Arrests of people for harboring, sheltering, leaving food and water or otherwise protecting migrants have been on the rise since 2017. It was then that Attorney General Jeff Sessions ordered federal prosecutors to prioritize cases covered under the harboring statute.
Scott Warren, a 36-year-old college geography instructor from Ajo, Ariz., works with a group called called No More Deaths or No Mas Muertes. The group’s volunteers leave water and food for migrants traversing the Arizona desert.
Warren was arrested in 2017 and now faces three felony counts including conspiracy to transport and harbor migrants. In its complaint, the government claims Warren was seen talking to two migrants who were provided shelter in Ajo. He denies being part of any sheltering plan.
“It is scary to be intimidated like this and to be targeted but there really is no choice,” said Warren.

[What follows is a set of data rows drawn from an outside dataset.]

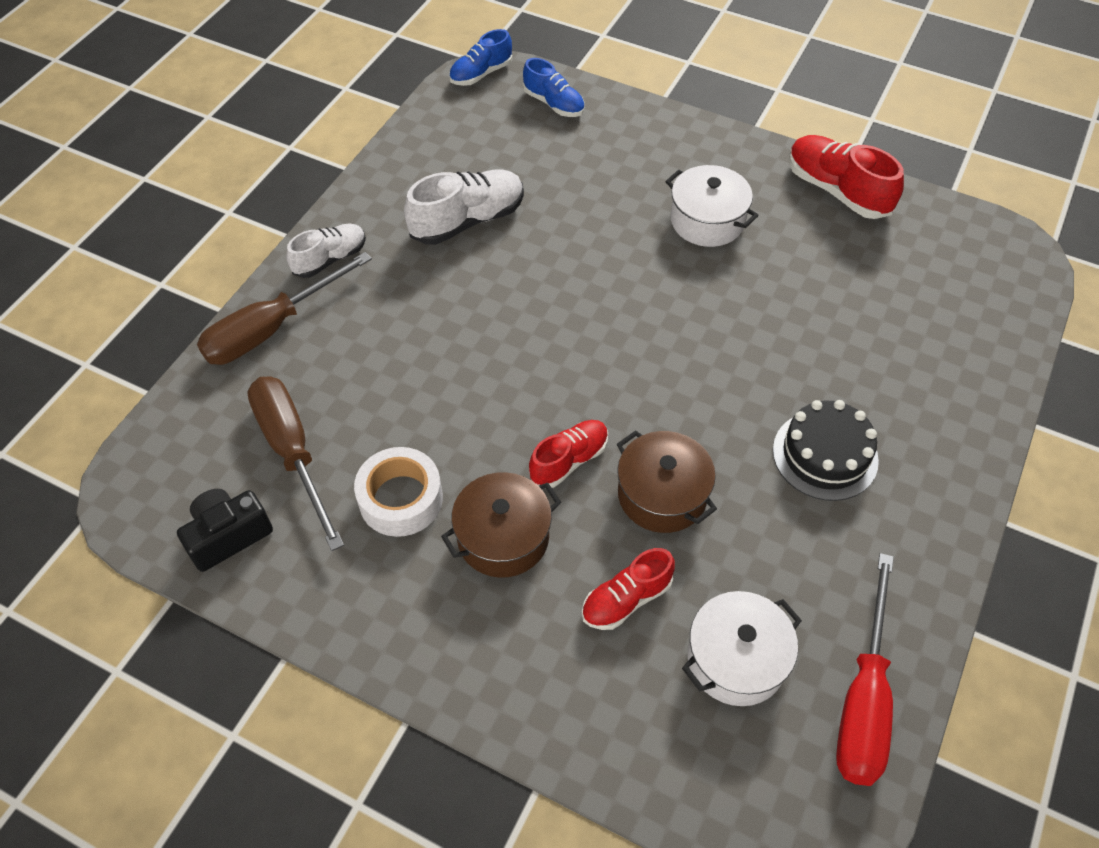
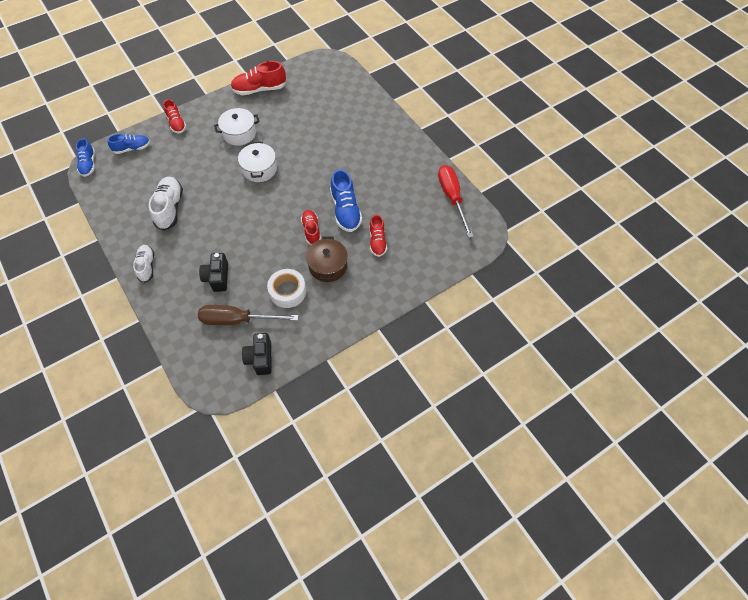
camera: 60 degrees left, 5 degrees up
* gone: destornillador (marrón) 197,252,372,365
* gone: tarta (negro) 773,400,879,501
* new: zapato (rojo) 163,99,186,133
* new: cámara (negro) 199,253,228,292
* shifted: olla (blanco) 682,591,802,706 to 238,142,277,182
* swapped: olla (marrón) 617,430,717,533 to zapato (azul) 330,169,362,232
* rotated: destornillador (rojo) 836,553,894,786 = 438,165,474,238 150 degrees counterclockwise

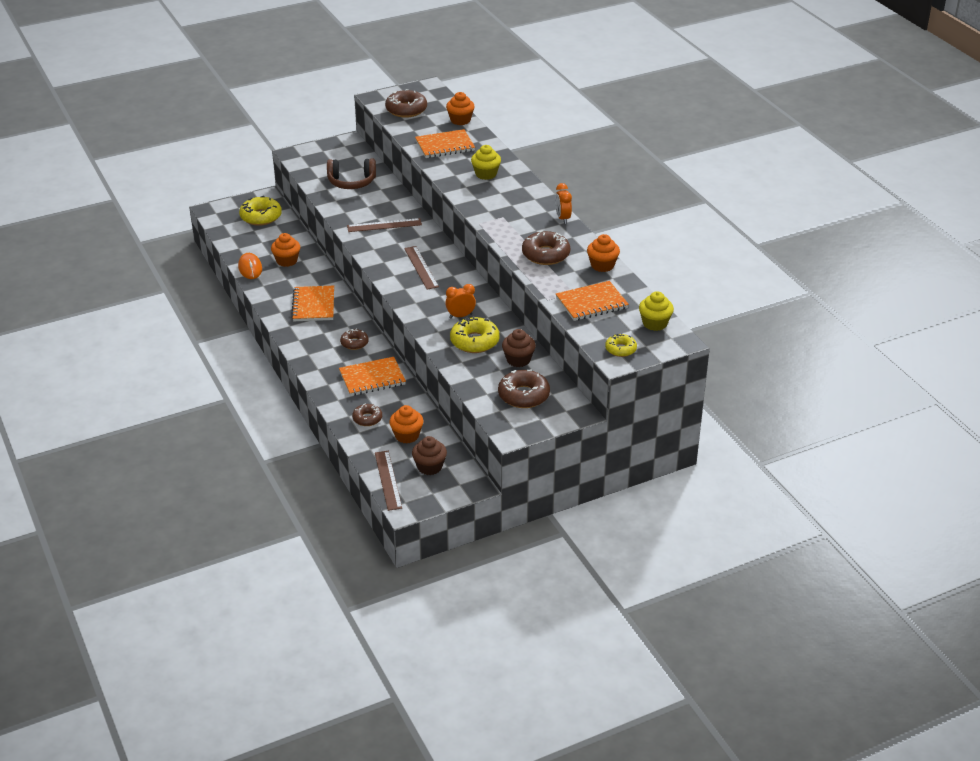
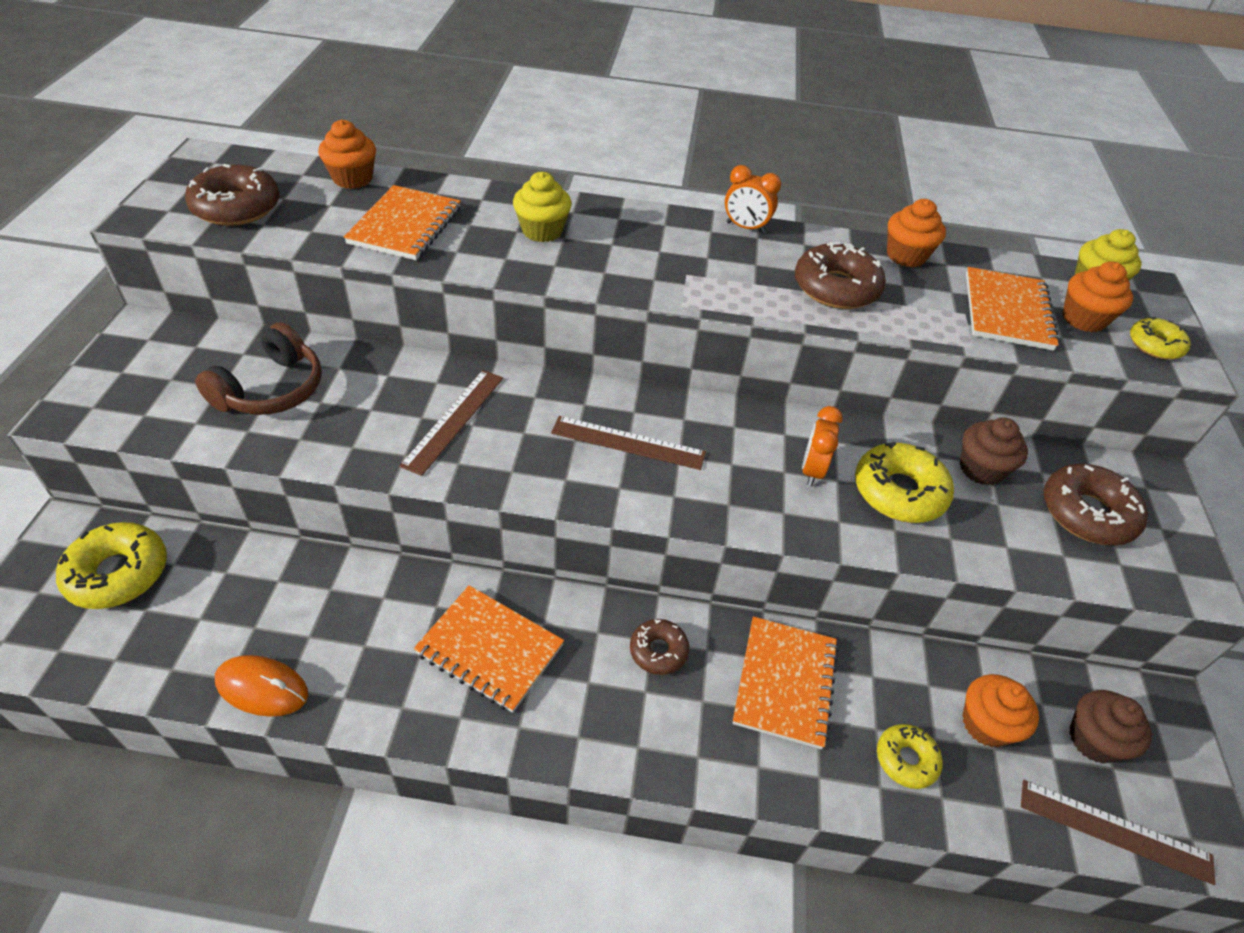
camera: 60 degrees left, 10 degrees up
* shifted: magdalena (naranja) 271,233,300,267 to 1063,261,1133,332
* repainted: rosquilla (marrón) 352,404,382,426 to rosquilla (amarillo) 877,724,943,789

He believes the government is violating his right to religious freedom by criminalizing his spiritual belief that mandates he help people in distress.
“For the government, it’s kind of been an expansion of the interpretation of what it means to harbor,” he suggested.
The Pima County Medical Examiner has documented 250 migrant deaths in the area since 2001. In the same time frame, thousands have died of dehydration and exposure in the Arizona borderlands.
“It is life or death here. And a decision not to give somebody food or or water could lead to that person dying,” Warren said.
“With these prosecutions, the government is saying, ‘we’re extending our zero tolerance policy to Good Samaritans,'” said Ranjana Natarajan, director of the Civil Rights Clinic at the University of Texas School of Law. “People shouldn’t be helping migrants even if they might be at threat of death.”
As for Scott Warren, he faces up to 20 years in prison if convicted on all three felony counts, a prospect he can’t even contemplate.